Monday Book: A secret garden of turnips and killer castanets - Arts and Entertainment - The Independent

Monday Book: A secret garden of turnips and killer castanets

Night and Horses and the Desert: an Anthology of Classical Arabic Literature

by Robert Irwin

(Allen Lane, pounds 25)

"I AM known to night and horses and the desert, to sword and lance, to parchment and pen," swaggered the 10th-century poet al-Mutanabbi. Attacked by robbers, he was challenged to live up to his poetic boast, turned to fight - and was murdered.

The incident supplied the exciting title of this collection, though not all the incidents in Irwin's treasure-house of a book have such drama. However, as a taste of new excitements and pleasures, this collection is unequalled for scholarship and entertainment. Many well-educated Westerners will have some general knowledge of European writing, but Arabic literature is a sufficiently strange field to need a guide.

This chronological compilation of translated extracts from prose and poetry ranges from the pre-Islamic age to the 15th century, including philosophy and esoteric texts. Unlike earlier anthologies, which aimed more at using written works to illustrate history, this collection emphasises literary values. The difficulties of translation are indicated by including two widely-differing versions of one poem, but Irwin explains contexts and gives us enough historical detail to appreciate something of this rich culture: one sufficiently similar for us to empathise, yet strange enough to shake up our preconceptions.

Take saliva, for instance. In our world, it's a rather unpleasant secretion; in Arabic love-poetry, something to be savoured, part of the iconography of passion, ranking with lips and kisses. The extraordinary sensuality found in early Arabic verse is a revelation: in the pre-Islamic odes especially, such as one in which a couple fornicate as the woman is breast-feeding her baby, her body twisting round to keep with her lover.

But the collection also includes light verse, a celebrity cookery book (the beauties of the turnip are compared to the moon), animal fables and mystical poetry. The anthology includes a gripping 10th-century crime story, and a moving indictment of the cruelties which man displays towards the animals. All kinds of imaginative oddments appear, such as the joyous abuse of a "flyting" attack by one poet upon another ("Ajad the Flasher jumps on his mother/A sow giving suck to a hog"). I particularly enjoyed the tantalising reference to killer castanets - visions of "Viva Espana" silenced with one blow!

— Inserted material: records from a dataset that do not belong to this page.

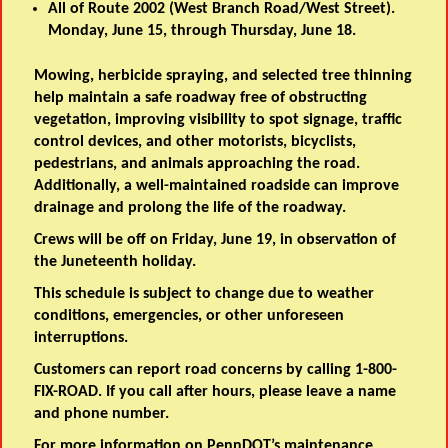
All of Route 2002 (West Branch Road/West Street).
Monday, June 15, through Thursday, June 18.
Mowing, herbicide spraying, and selected tree thinning
help maintain a safe roadway free of obstructing
vegetation, improving visibility to spot signage, traffic
control devices, and other motorists, bicyclists,
pedestrians, and animals approaching the road.
Additionally, a well-maintained roadside can improve
drainage and prolong the life of the roadway.
Crews will be off on Friday, June 19, in observation of
the Juneteenth holiday.
This schedule is subject to change due to weather
conditions, emergencies, or other unforeseen
interruptions.
Customers can report road concerns by calling 1-800-
FIX-ROAD. If you call after hours, please leave a name
and phone number.
For more information on PennDOT’s maintenance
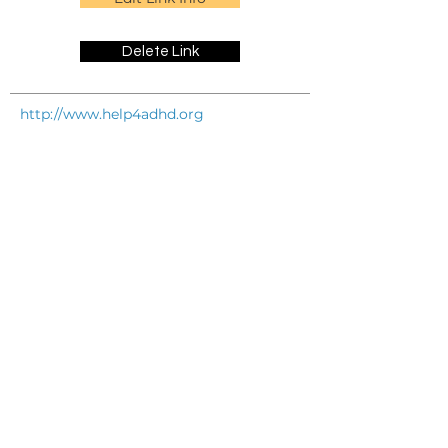
Delete Link
http://www.help4adhd.org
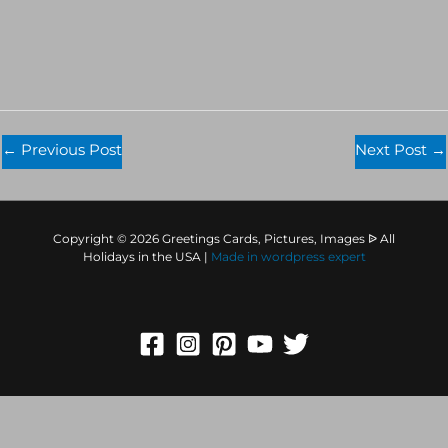
←
Previous Post
Next Post
→
Copyright © 2026 Greetings Cards, Pictures, Images ᐉ All
Holidays in the USA |
Made in
wordpress expert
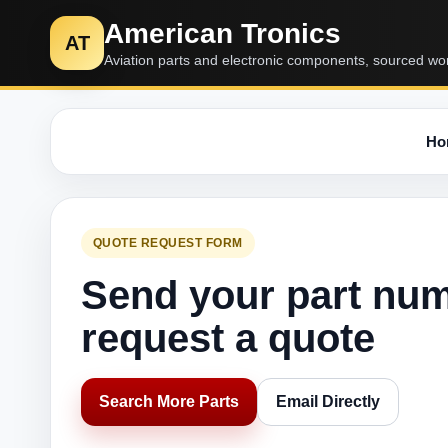
American Tronics
AT
Aviation parts and electronic components, sourced wo
Ho
QUOTE REQUEST FORM
Send your part nu
request a quote
Search More Parts
Email Directly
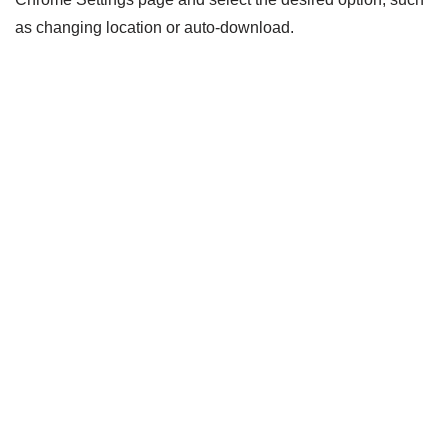
as changing location or auto-download.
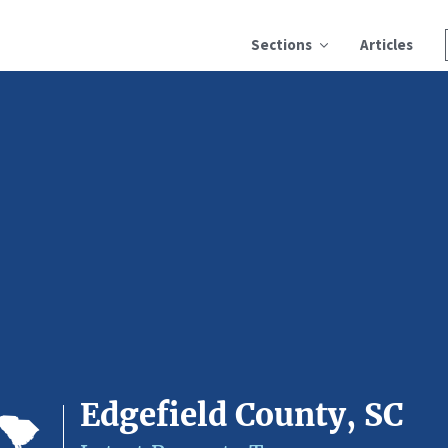
Sections
Articles
Edgefield County, SC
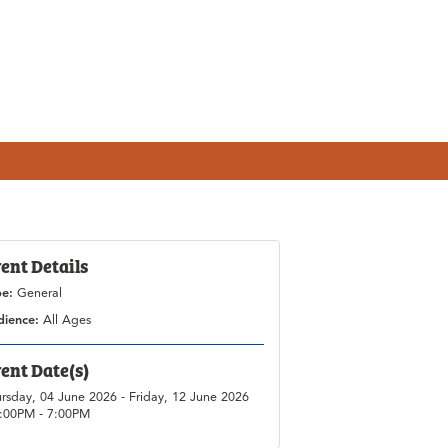
ent Details
pe:
General
dience:
All Ages
ent Date(s)
rsday, 04 June 2026 - Friday, 12 June 2026
1:00PM - 7:00PM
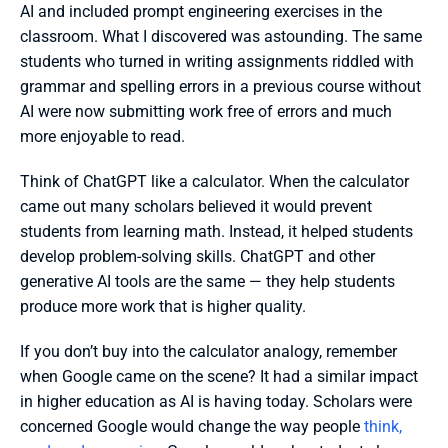
AI and included prompt engineering exercises in the 
classroom. What I discovered was astounding. The same 
students who turned in writing assignments riddled with 
grammar and spelling errors in a previous course without 
AI were now submitting work free of errors and much 
more enjoyable to read. 
Think of ChatGPT like a calculator. When the calculator 
came out many scholars believed it would prevent 
students from learning math. Instead, it helped students 
develop problem-solving skills. ChatGPT and other 
generative AI tools are the same — they help students 
produce more work that is higher quality. 
If you don’t buy into the calculator analogy, remember 
when Google came on the scene? It had a similar impact 
in higher education as AI is having today. Scholars were 
concerned Google would change the way people 
think, 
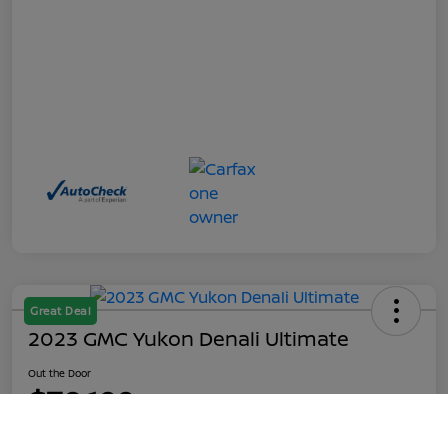
Great Deal
2023 GMC Yukon Denali Ultimate
Out the Door
$70,199
Call Us
Disclosure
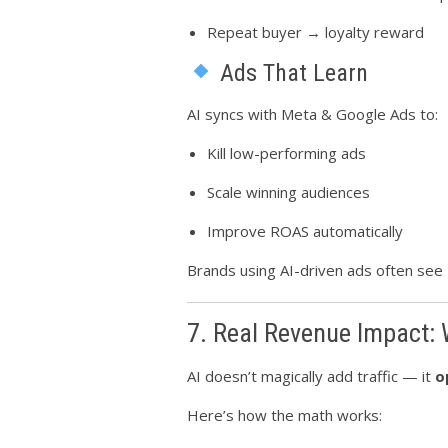
Repeat buyer → loyalty reward
Ads That Learn
AI syncs with Meta & Google Ads to:
Kill low-performing ads
Scale winning audiences
Improve ROAS automatically
Brands using AI-driven ads often see
7. Real Revenue Impact:
AI doesn’t magically add traffic — it
o
Here’s how the math works:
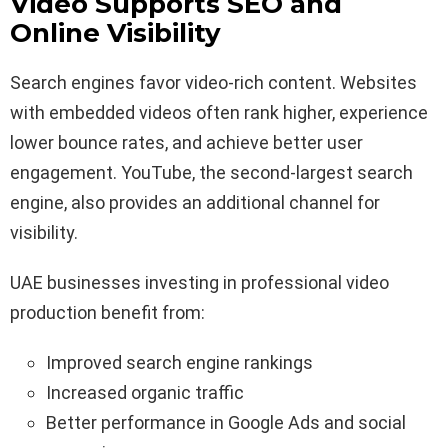
Video Supports SEO and
Online Visibility
Search engines favor video-rich content. Websites
with embedded videos often rank higher, experience
lower bounce rates, and achieve better user
engagement. YouTube, the second-largest search
engine, also provides an additional channel for
visibility.
UAE businesses investing in professional video
production benefit from:
Improved search engine rankings
Increased organic traffic
Better performance in Google Ads and social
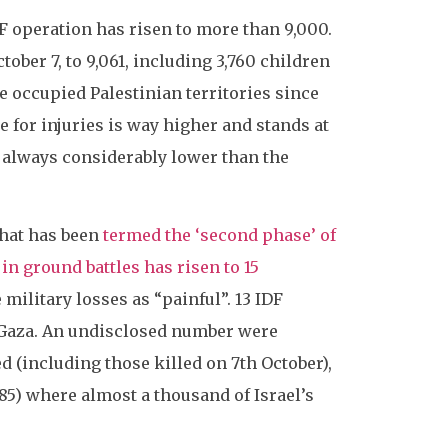
IDF operation has risen to more than 9,000.
tober 7, to 9,061, including 3,760 children
he occupied Palestinian territories since
 for injuries is way higher and stands at
e always considerably lower than the
what has been
termed the ‘second phase’ of
in ground battles has risen to 15
military losses as “painful”. 13 IDF
n Gaza. An undisclosed number were
ed (including those killed on 7th October),
985) where almost a thousand of Israel’s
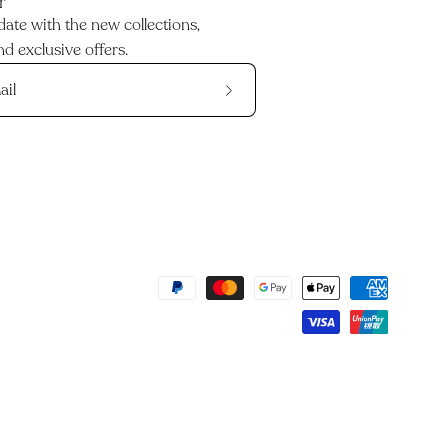
r
date with the new collections,
d exclusive offers.
Subscribe
to
Our
Newsletter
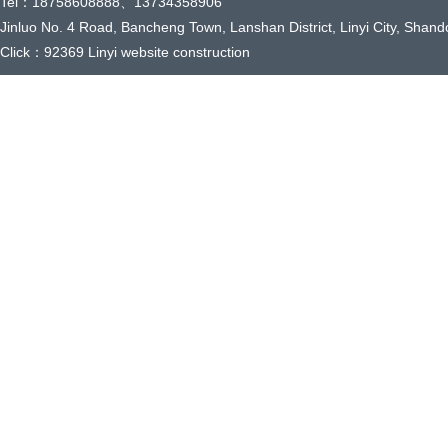
Tel：18758608888、13734358906
Jinluo No. 4 Road, Bancheng Town, Lanshan District, Linyi City, Shand
Click：92369
Linyi website construction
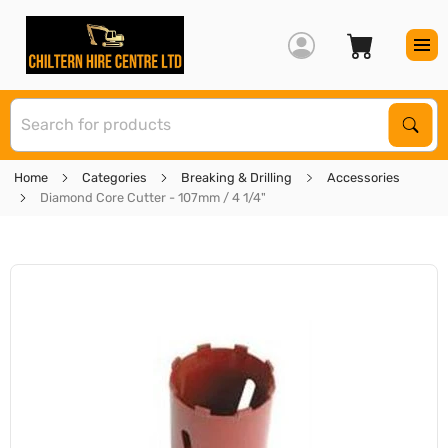
S
Sear
Home
Categories
Breaking & Drilling
Accessories
Diamond Core Cutter - 107mm / 4 1/4"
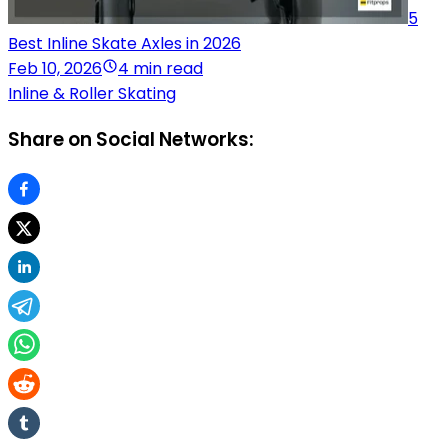
5
Best Inline Skate Axles in 2026
Feb 10, 2026
4 min read
Inline & Roller Skating
Share on Social Networks:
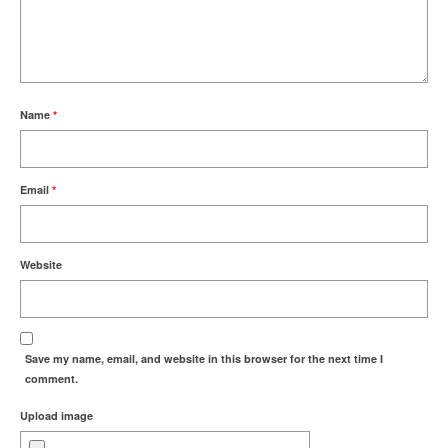
Name
*
Email
*
Website
Save my name, email, and website in this browser for the next time I
comment.
Upload image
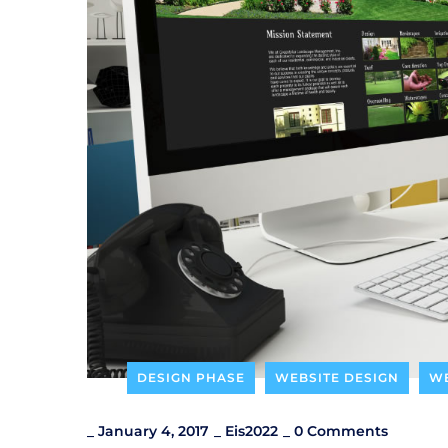
DESIGN PHASE
WEBSITE DESIGN
WE
_
January 4, 2017
_
Eis2022
_
0 Comments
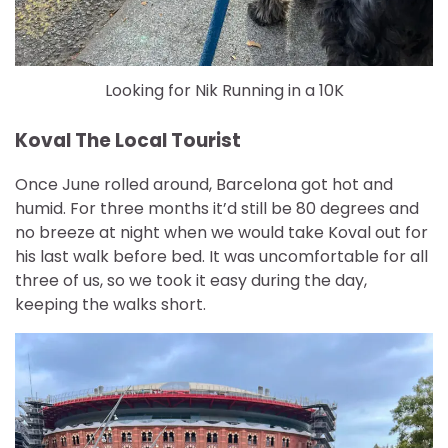
Looking for Nik Running in a 10K
Koval The Local Tourist
Once June rolled around, Barcelona got hot and
humid. For three months it’d still be 80 degrees and
no breeze at night when we would take Koval out for
his last walk before bed. It was uncomfortable for all
three of us, so we took it easy during the day,
keeping the walks short.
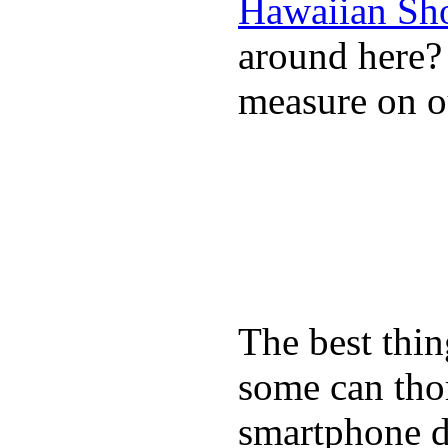
Hawaiian Sh
around here
measure on ou
The best thin
some can tho
smartphone de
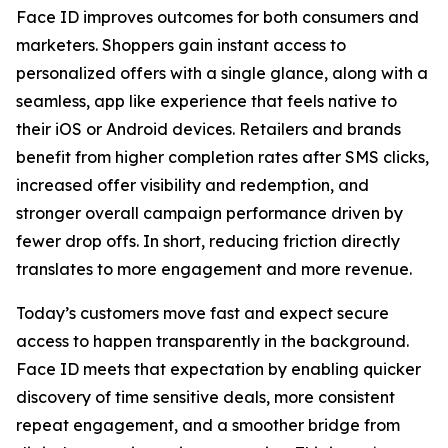
Face ID improves outcomes for both consumers and
marketers. Shoppers gain instant access to
personalized offers with a single glance, along with a
seamless, app like experience that feels native to
their iOS or Android devices. Retailers and brands
benefit from higher completion rates after SMS clicks,
increased offer visibility and redemption, and
stronger overall campaign performance driven by
fewer drop offs. In short, reducing friction directly
translates to more engagement and more revenue.
Today’s customers move fast and expect secure
access to happen transparently in the background.
Face ID meets that expectation by enabling quicker
discovery of time sensitive deals, more consistent
repeat engagement, and a smoother bridge from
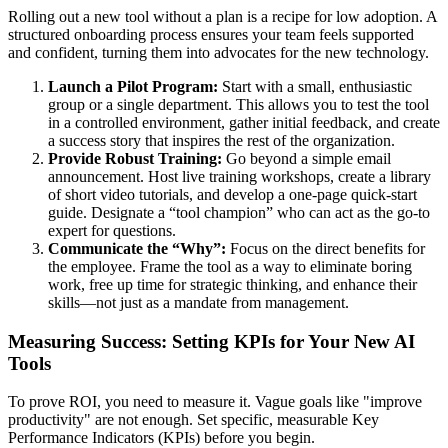
Rolling out a new tool without a plan is a recipe for low adoption. A
structured onboarding process ensures your team feels supported
and confident, turning them into advocates for the new technology.
Launch a Pilot Program:
Start with a small, enthusiastic
group or a single department. This allows you to test the tool
in a controlled environment, gather initial feedback, and create
a success story that inspires the rest of the organization.
Provide Robust Training:
Go beyond a simple email
announcement. Host live training workshops, create a library
of short video tutorials, and develop a one-page quick-start
guide. Designate a “tool champion” who can act as the go-to
expert for questions.
Communicate the “Why”:
Focus on the direct benefits for
the employee. Frame the tool as a way to eliminate boring
work, free up time for strategic thinking, and enhance their
skills—not just as a mandate from management.
Measuring Success: Setting KPIs for Your New AI
Tools
To prove ROI, you need to measure it. Vague goals like "improve
productivity" are not enough. Set specific, measurable Key
Performance Indicators (KPIs) before you begin.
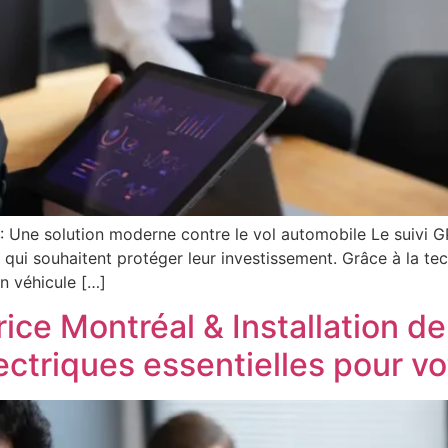
 : Une solution moderne contre le vol automobile Le suivi 
s qui souhaitent protéger leur investissement. Grâce à la tec
n véhicule […]
rice Montréal & Installation de
lectriques essentielles pour v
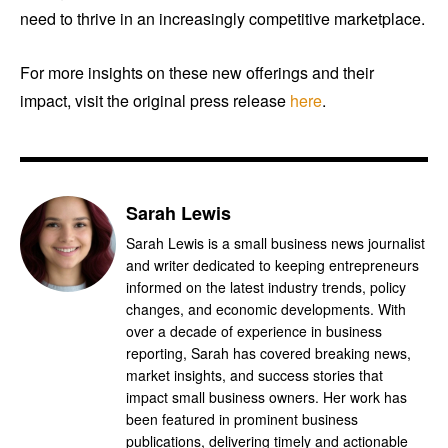
need to thrive in an increasingly competitive marketplace.
For more insights on these new offerings and their
impact, visit the original press release
here
.
Sarah Lewis
Sarah Lewis is a small business news journalist
and writer dedicated to keeping entrepreneurs
informed on the latest industry trends, policy
changes, and economic developments. With
over a decade of experience in business
reporting, Sarah has covered breaking news,
market insights, and success stories that
impact small business owners. Her work has
been featured in prominent business
publications, delivering timely and actionable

The extracts range geographically from Spain to Afghanistan. Especially interesting to Westerners is the poetry of the lost world of Moorish Andalusia, such as the lyrics of Ibn Zaydun, who loved a learned and aloof Cordoban woman. She herself wrote poetry: inscribed on a sleeve of her robe were the words "I am, by God! fit for high positions/And am going my way with pride!" This section includes some of the poetry literally written on the walls of the Alhambra in Granada: an extraordinary artistic form merging literature and architecture, with no Western equivalent.

And, as one might expect from an expert on The Arabian Nights, there is an excellent section introducing the reader to other fictional cycles and their narrative traditions, with explanations of various genres and canons.

The compilation is not just a splendid collection of scraps for dipping into. It presents a coherent picture of Arabic written culture, in which philosophy was considered a useful subject. Above all, this culture placed an extraordinary premium on literature. We encounter the 10th-century scholar Ibn Abad, who turned down an appointment because moving his library would have required 400 camels; the wandering scholars and the public libraries of Iraq which they frequented; and the multicultural Jewish physician in Cairo who also ran a bookshop including works in Arabic. (Bookshops could double as literary salons and centres of serious debate.)

Many people in the modern literary world would long for such passionate devotees as the bibliomaniac Jahiz of Basra, who paid booksellers to lock him in overnight so that he could read their stock. "Have you ever seen a garden that will go into a man's sleeve, an orchard you can take on your lap, a speaker who can speak of the dead and yet be an interpreter of the living?" That is Jahiz describing a book.

Remember the obscene "turkey-shoot" of fleeing Iraqi troops on the Basra road in the Gulf War? That road once led to Jahiz and his library.